Credit: Onyx Films/Bidibul Productions
by Joshua Minsoo Kim Film

Little Nicholas — Happy as Can Be — Amandine Fredon and Benhamin Massoubre

May 28, 2022

In an interview with The Independent, famed French cartoonist Jean-Jacques Sempé stated, “there are terrible things in the world but I am not sure that it is the cartoonist’s job to address them.” Such frankness is appreciated, and makes sense: his career has been filled with everyday depictions of people and places that can be described as cozy and pleasant.
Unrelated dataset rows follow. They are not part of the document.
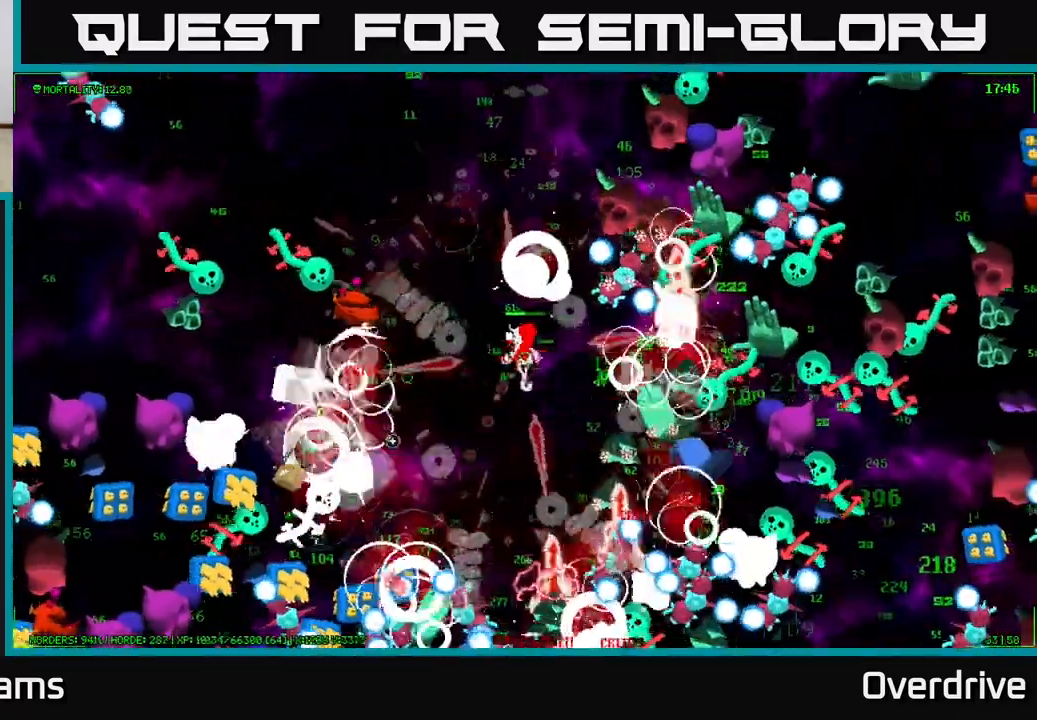
{"buttons": [], "left_stick": "up-left", "right_stick": "down-left", "events": [[67, "left_stick", "down-left"], [267, "left_stick", "down"], [433, "left_stick", "up-left"]]}
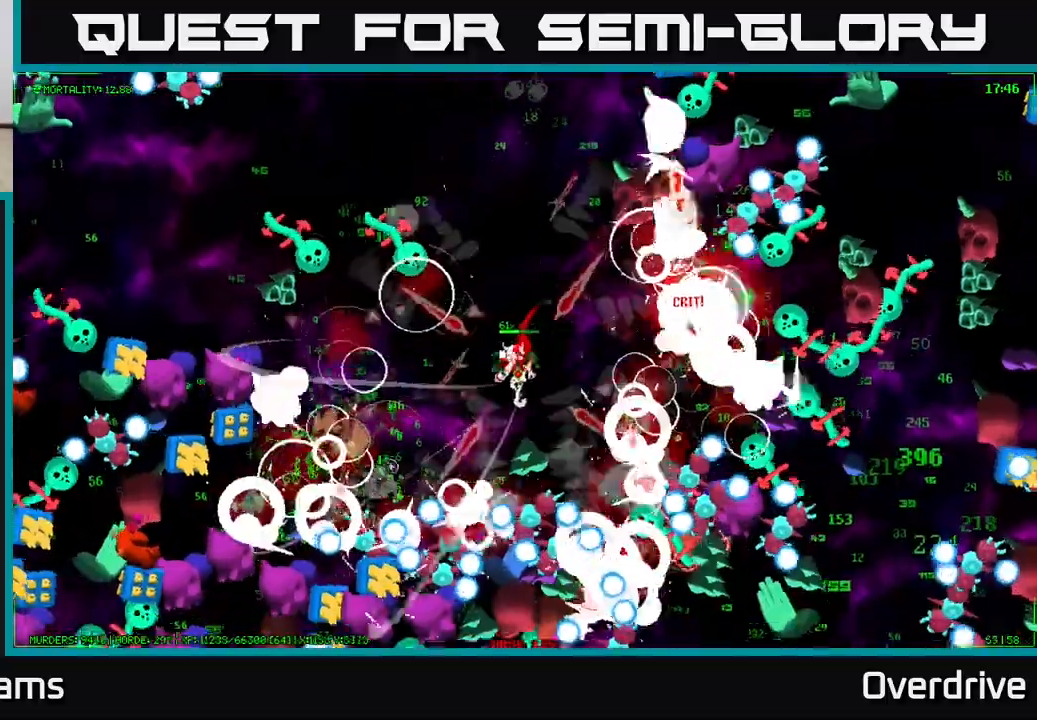
{"buttons": [], "left_stick": "down-left", "right_stick": "down-left", "events": [[100, "left_stick", "center"], [183, "left_stick", "down-left"], [317, "left_stick", "left"], [433, "left_stick", "down-left"]]}
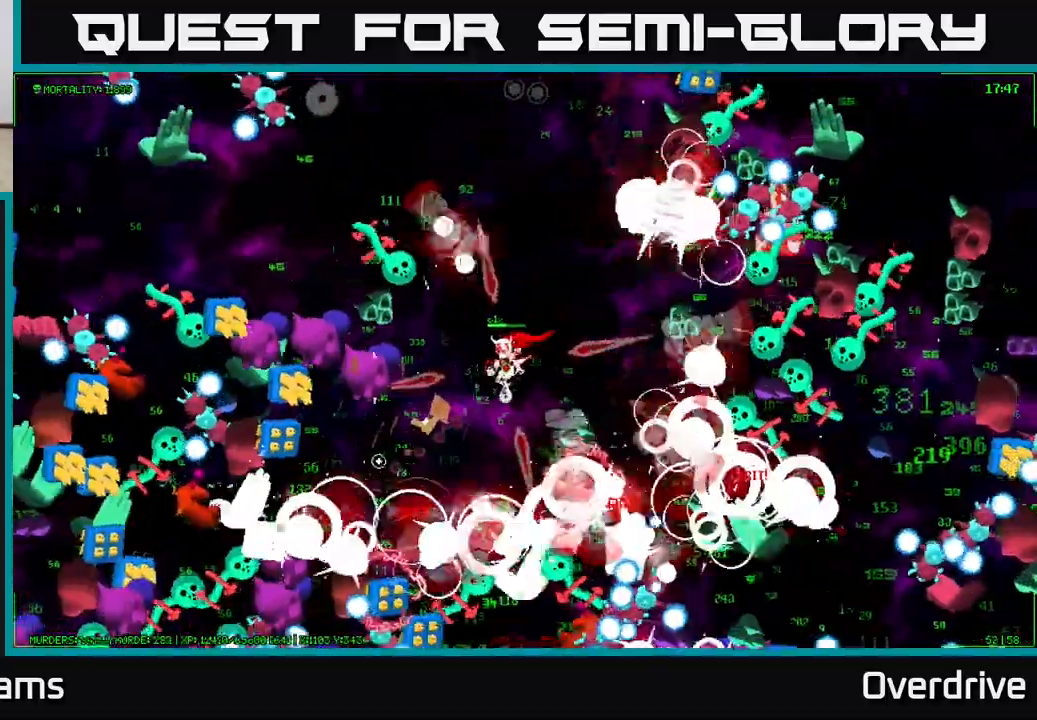
{"buttons": [], "left_stick": "left", "right_stick": "down", "events": [[150, "left_stick", "down"], [300, "right_stick", "down"], [383, "left_stick", "right"], [483, "left_stick", "left"]]}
Those in the United States may primarily know him for the work he’s done for The New Yorker’s cover illustrations, but in France he’s the artist behind Le Petit Nicolas (Little Nicholas), a comic strip centered around the titular character’s childhood. Over the decades it’s become a graphic novel, a live-action film, and now an animated feature by Benjamin Massoubre & Amandine Fredon. Fredon is the daughter of René Goscinny, the writer and co-creator of Little Nicholas, and one can view Little Nicholas — Happy as Can Be as a tender love letter to her father’s life and work.

Much of Massoubre and Fredon’s film stays faithful to the source material, embodying the looseness, low-key humor, and amiable atmosphere of the comics. The film, however, constantly hovers in noncommittal modes: it largely wants to maintain carefree depictions of boyhood in 1950s France, but it refuses to be just like those original comics. At first, we watch as animated versions of Sempé (voiced by Laurent Lafitte) and Goscinny (Alain Chabat) discuss the creation of Nicholas himself. It all happens in the span of a few minutes: the two talk over red wine, decide on the boy’s name after reading it on the side of a bus, and the rest is history. Initially, it feels like we’re given charming if slight historical context, but we periodically watch as Nicholas talks with Sempé, adding a nostalgic tenor to the film that doubles as a meditation on what art means and does. At the film’s conclusion, we hear that Sempé & Fredon’s life will live on through Nicholas — an obvious point, but made a bit more potent given that Fredon died in 1977.

Musings such as these are sweet but far too explanatory. It makes sense that these things are clarified in direct terms since this is a film targeted at children, but the result is a muddying of the film’s goals. It’s certainly not trying to have the deeper pontifications on creator and creation as found in Jean-François Laguionie’s Le Tableau, but it also isn’t comfortable to simply be a filmic expression of the Little Nicholas comics, like Winnie the Pooh (2011) or Ernest & Celestine. This tug of war makes the film’s varying, sometimes unrelated stories feel more disjointed than they should, as if they should have more of a structure à la Isao Takahata’s My Neighbors the Yamadas. The end result, then, is wistful longing about wistful longing — Little Nicholas was, in some ways, about an idealized life that its creators wished they and others could’ve had (during one sequence, we’re told about the Nazi occupation of Paris and how it impacted Goscinny’s life). The film separates the Little Nicholas parts from those featuring Sempé — there’s splotchy watercolor in the former — but it really wants to communicate the interconnectedness of all this. This contrast between an idealized vision of boyhood with real life only results in a feeling of being constantly interrupted. Little Nicholas — Happy as Can Be’s biggest fault is that it’s never as purely pleasurable as the material it draws from.

Published as part of Cannes Film Festival 2022 — Dispatch 5.